Of Pencils & Moon-Breasts
Taylen Huang
Shanghai, China
YK Pao School
Poetry
mama teaches me to write
callused fingers riding the nubby
old-man of a pencil, rusted
metal joint glinting feebly like a
worn gauntlet in the night – a shadow-cloth
if I force my eyes open, to believe it, then it is there.
stroke after stroke—she is too
precise, pressing too hard, like
maybe indenting the white will
erase the black inside her pencil body, so
the gray will not nestle in her
hair, wiry smeared charcoal
i do not question.
once i learned the symbols
the loops, the blunt dashes
the dots that i liked to make
voluptuous & plump, like the suggestive curve of
a Breast blossoming bare—
oh, i have seen them all right, the moon-colored girls
blooming in magazines, their pointed
roundness & unabashed beauty, while
her wizened hand guides mine
stringing them together
clumsily.
i connect the letters myself
& ask her
what to write?
her leathered forehead squinting,
the corners of her lips cracking spider-lines
she is clay, ancient & unforgiving &
secretly i wish for her
to close those mud lips
feathered by dead skin,
drawing shut like mildewed blinds
over corn-kernel teeth,
but i cannot utter a syllable.
at night in the straw-bed i imagine we share,
rust-stained dreams foam forth from her gape-toothed
mouth about gold-spawned fields &
gritty flax-cloth soured by the sun,
milk that runs in rivulets down to tender pink
staining black & white-spotted hide.
skies that rage & storm terrible tantrums,
bless the soil with bitter seedlings, poison
pulpy sweet fruit; the Earth is a seductress
but does not fool the stick-thin villagers
tanned by whip-sharp winds, who have sowed & plowed
for eternities.
but i know not these words, tapestries,
galaxies beyond a
six-year-old’s lexicon
so i draw her instead, a wizened old pencil
cradling the crescent of her youth—
mama said that whatever i wanted, i can have
when i learn to read & write,
so finally, finely educated by her hand & the magazines
i lay down my pencil, my girlhood, my love on the flat paper &
wish for my own moon-Breast.
EDITORIAL PRAISE
Using a creative visual structure and rhythmic descriptions of the speaker practicing writing, “Of Pencils & Moon-Breasts” builds a unique and thoroughly tranquil atmosphere, matching its dreamlike but grounded story. The subdued intimacy it depicts is hard to forget, and its undulating stanzas will guide you through a relatable mother-daughter scene, a reminder of the tender and hopeful aspects of growing up.

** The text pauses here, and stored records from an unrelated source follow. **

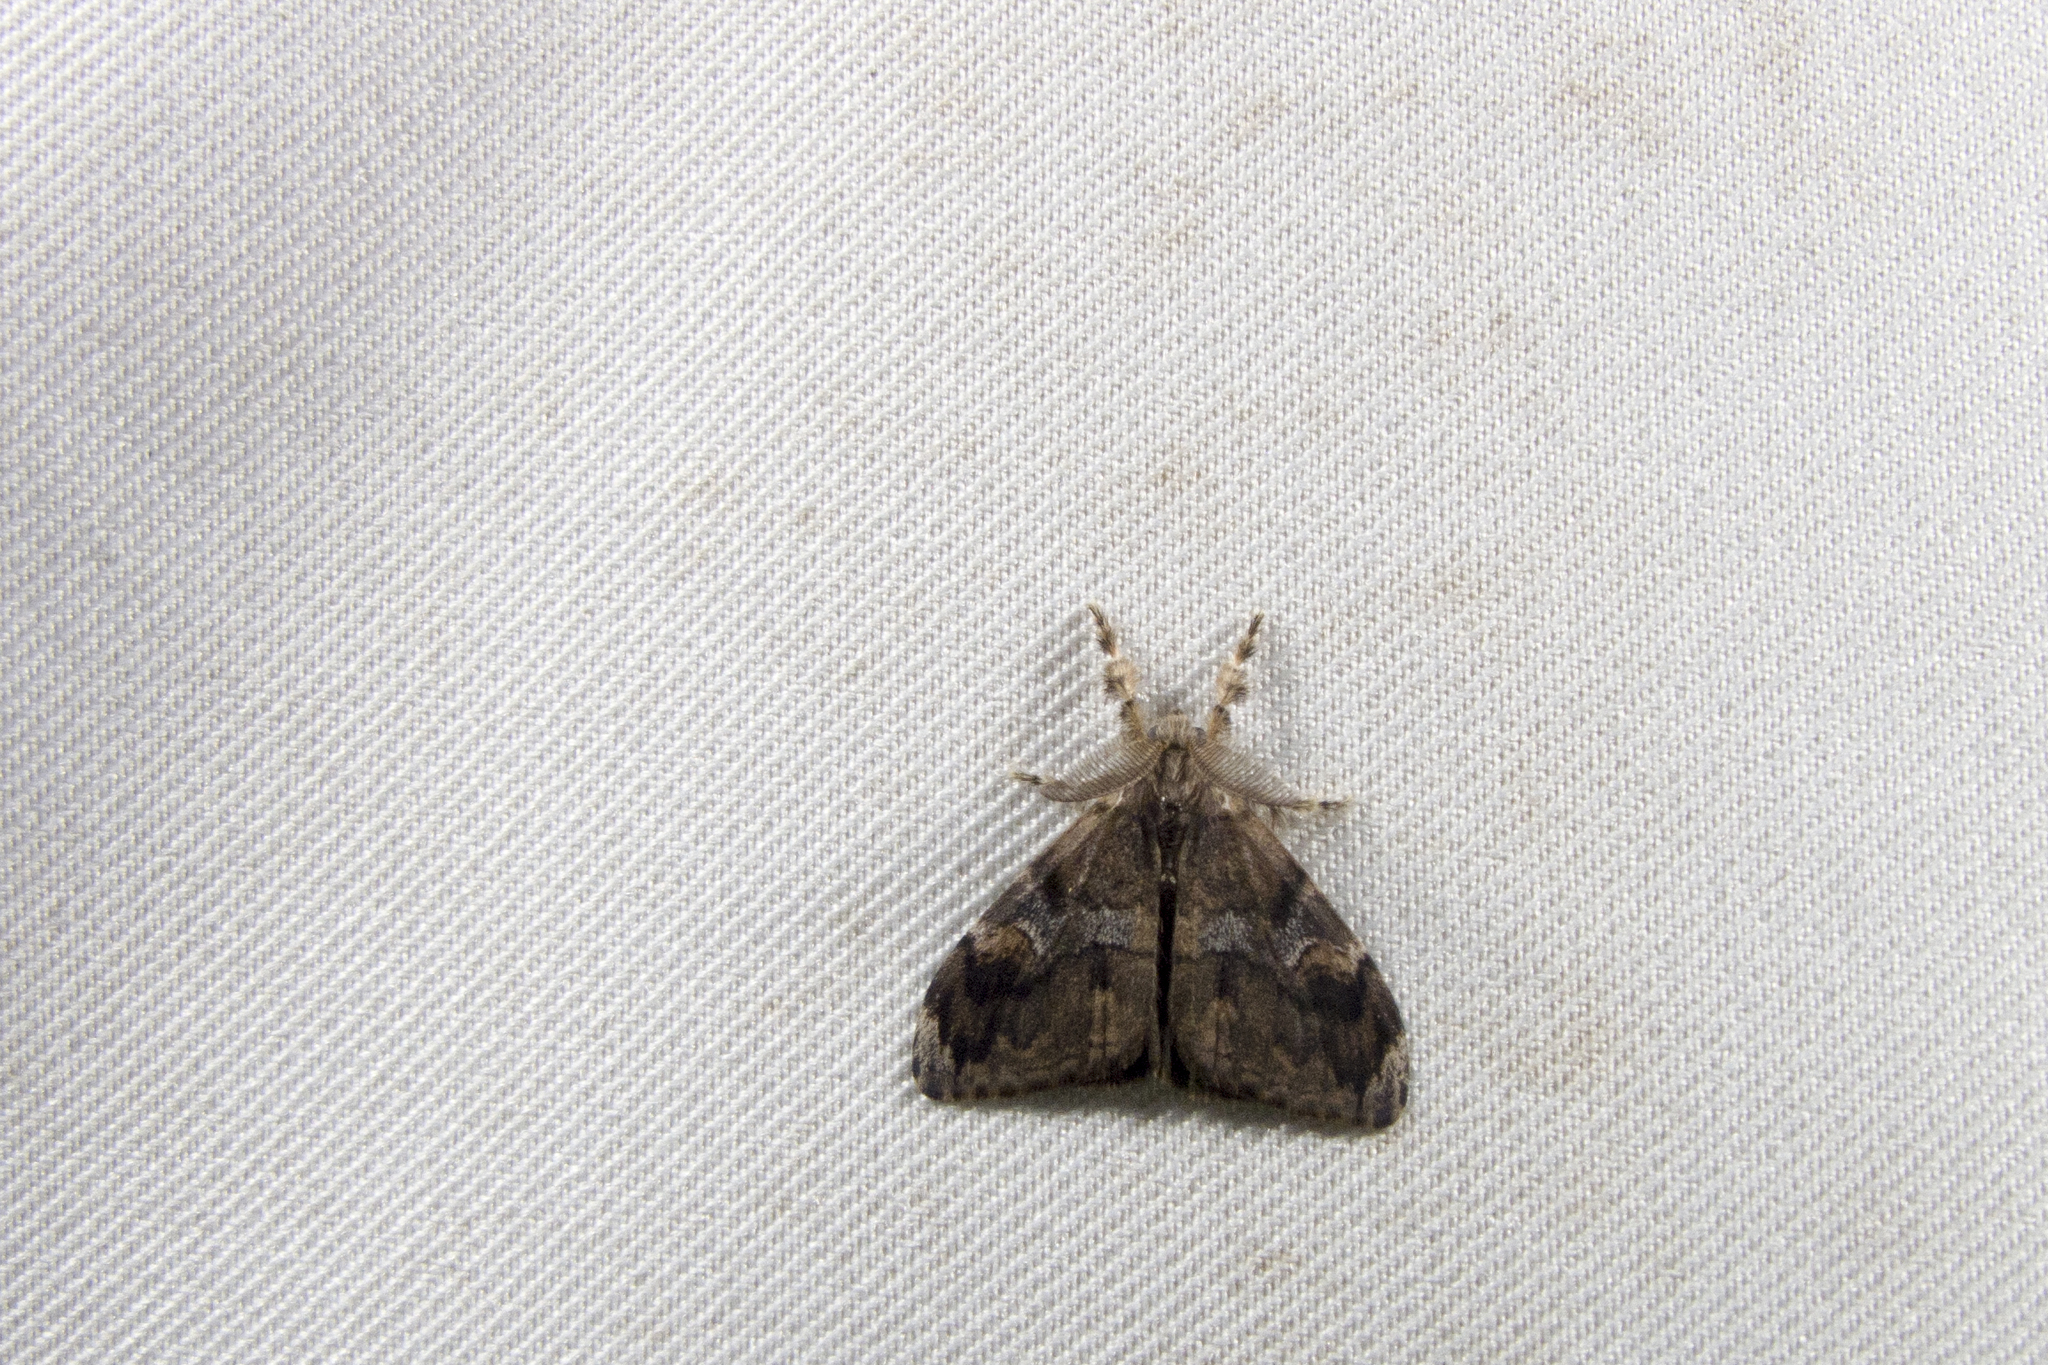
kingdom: Animalia
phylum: Arthropoda
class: Insecta
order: Lepidoptera
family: Erebidae
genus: Orgyia
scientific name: Orgyia postica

Taylen Huang is a high school student from Shanghai, China. Besides writing/reading at the most ungodly hours, she enjoys debating, basketball, and figuring out ways to make avocados actually palatable. An alumna of the Iowa Young Writers Studio, her work has been recognized by Inlandia, Chautauqua, and Bow Seat. She was also Grand Prize Winner of the 2021 Writing For Peace Young Writers Contest.